Negara melalui Kementerian Keuangan saat ini menyatakan berhasil mengembalikan uang negara sekian ratus miliar berupa aset dari para obligor/debitor. Masih ada sekian triliunan rupiah lagi yang mesti dikejar padahal waktu yang diberikan kepada Satgas BLBI tinggal dua tahun lagi ke depan.
Dalam waktu yang demikian singkat, Satgas BLBI diberi tanggung jawab yang begitu berat untuk mengembalikan sekian triliunan uang negara dari para obligor/debitor. Bagaimana tidak kelabakan, tanpa pijakan hukum dan operasional yang jelas, seperti belum adanya UU Perampasan Aset, tentu saja segala macam cara bisa dilakukan, termasuk potensi pelanggaran peraturan perundang-undangan yang berlaku.
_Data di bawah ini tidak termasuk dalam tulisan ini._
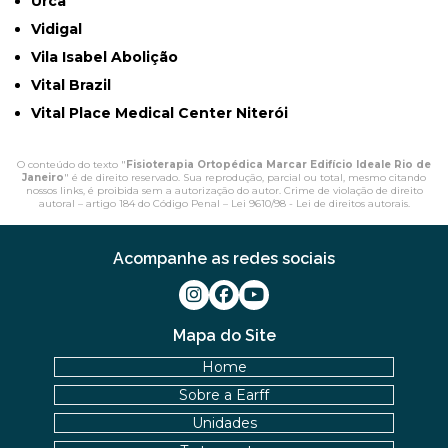
Urca
Vidigal
Vila Isabel Abolição
Vital Brazil
Vital Place Medical Center Niterói
O conteúdo do texto "
Fisioterapia Ortopédica Marcar Edifício Ideale Rio de
Janeiro
" é de direito reservado. Sua reprodução, parcial ou total, mesmo citando
nossos links, é proibida sem a autorização do autor. Crime de violação de direito
autoral – artigo 184 do Código Penal –
Lei 9610/98 - Lei de direitos autorais
.
Acompanhe as redes sociais
Mapa do Site
Home
Sobre a Earff
Unidades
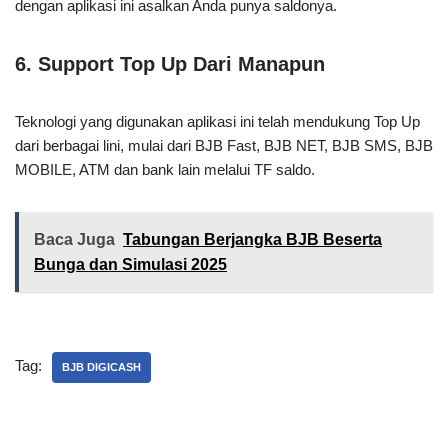
dengan aplikasi ini asalkan Anda punya saldonya.
6. Support Top Up Dari Manapun
Teknologi yang digunakan aplikasi ini telah mendukung Top Up
dari berbagai lini, mulai dari BJB Fast, BJB NET, BJB SMS, BJB
MOBILE, ATM dan bank lain melalui TF saldo.
Baca Juga
Tabungan Berjangka BJB Beserta
Bunga dan Simulasi 2025
Tag:
BJB DIGICASH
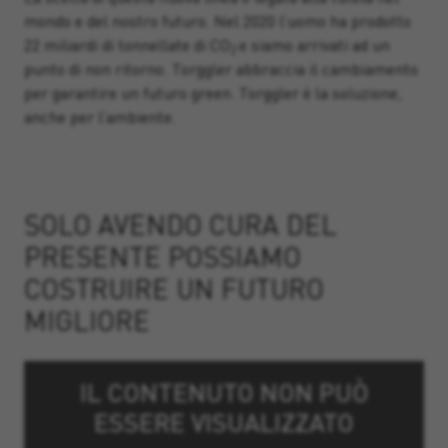
mondo e del nostro futuro. Nel 2020 l’uomo ha prodotto
22 miliardi di tonnellate di CO
e siamo arrivati ad un
2
punto di non ritorno. Torggler abbraccia il cambiamento
per garantire un futuro green. Torggler è la soluzione,
anche per l’ambiente.
SOLO AVENDO CURA DEL
PRESENTE POSSIAMO
COSTRUIRE UN FUTURO
MIGLIORE
IL CONTENUTO NON PUÒ
ESSERE VISUALIZZATO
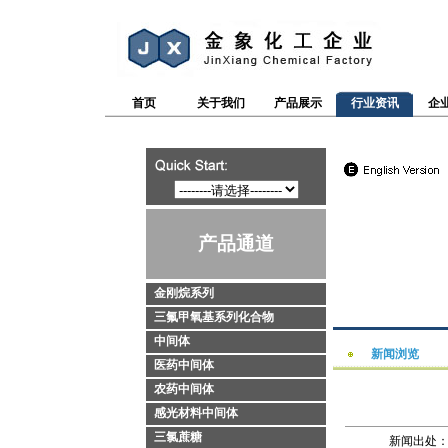
首页
关于我们
产品展示
行业资讯
企
产品通道
金刚烷系列
三氟甲氧基系列化合物
中间体
新闻浏览
医药中间体
农药中间体
感光材料中间体
三氯蔗糖
新闻出处：htt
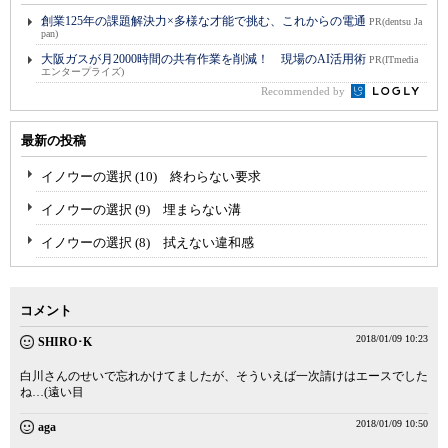
創業125年の課題解決力×多様な才能で挑む、これからの電通
PR(dentsu Ja
pan)
大阪ガスが月2000時間の共有作業を削減！ 現場のAI活用術
PR(ITmedia
エンタープライズ)
Recommended by
最新の投稿
イノウーの選択 (10) 終わらない要求
イノウーの選択 (9) 埋まらない溝
イノウーの選択 (8) 拭えない違和感
コメント
2018/01/09 10:23
SHIRO･K
白川さんのせいで忘れかけてましたが、そういえば一次請けはエースでした
ね…(遠い目
2018/01/09 10:50
aga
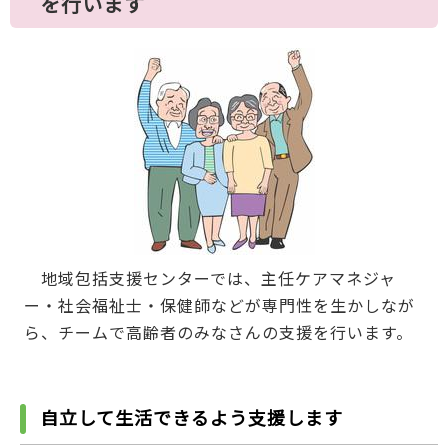
を行います
地域包括支援センターでは、主任ケアマネジャ
ー・社会福祉士・保健師などが専門性を生かしなが
ら、チームで高齢者のみなさんの支援を行います。
自立して生活できるよう支援します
Baca juga: Menyelesaikan Skandal BLBI
Tanggung jawab negara sebenarmya yang diinginkan publik adalah pemberian keadilan kepada masyarakat, tidak saja tindakan tegas kepada para obligor/debitor yang tidak koperatif, tetapi juga Satgas tetap mengedepankan penegakan peraturan perundang-undangan yang berlaku karena negara ikut andil dalam pemberian dan penggunaan dana BLBI tersebut. Keadilan yang ditunggu dari negara bukan melalui diskresi yang ”berlebihan”, melainkan melalui tindakan yang terukur, adil, dan tidak melanggar hukum, juga tegas dan beradab.
Apa pun yang terjadi, Keppres Satgas BLBI telah terbit dan Satgas BLBI telah menjalankan tugas-tugas atas dasar atribusi Presiden sebagai kepala pemerintahan. Tugas masyarakat dan para pemerhati hukum saat ini adalah melakukan kontrol publik atas segala upaya/langkah dan terobosan yang sudah, sedang, dan akan dilakukan oleh Satgas BLBI ke depan.
Kita berharap pelaksanaan kewenangan yang besar dari Satgas BLBI tetap dalam koridor undang-undang dalam kerangka penegakan hukum yang menghargai hak-hak asasi manusia dari semua pihak yang terlibat dalam urusan penanganan hak tagih negara dari sisa piutang negara akibat pemberian dana BLBI ini.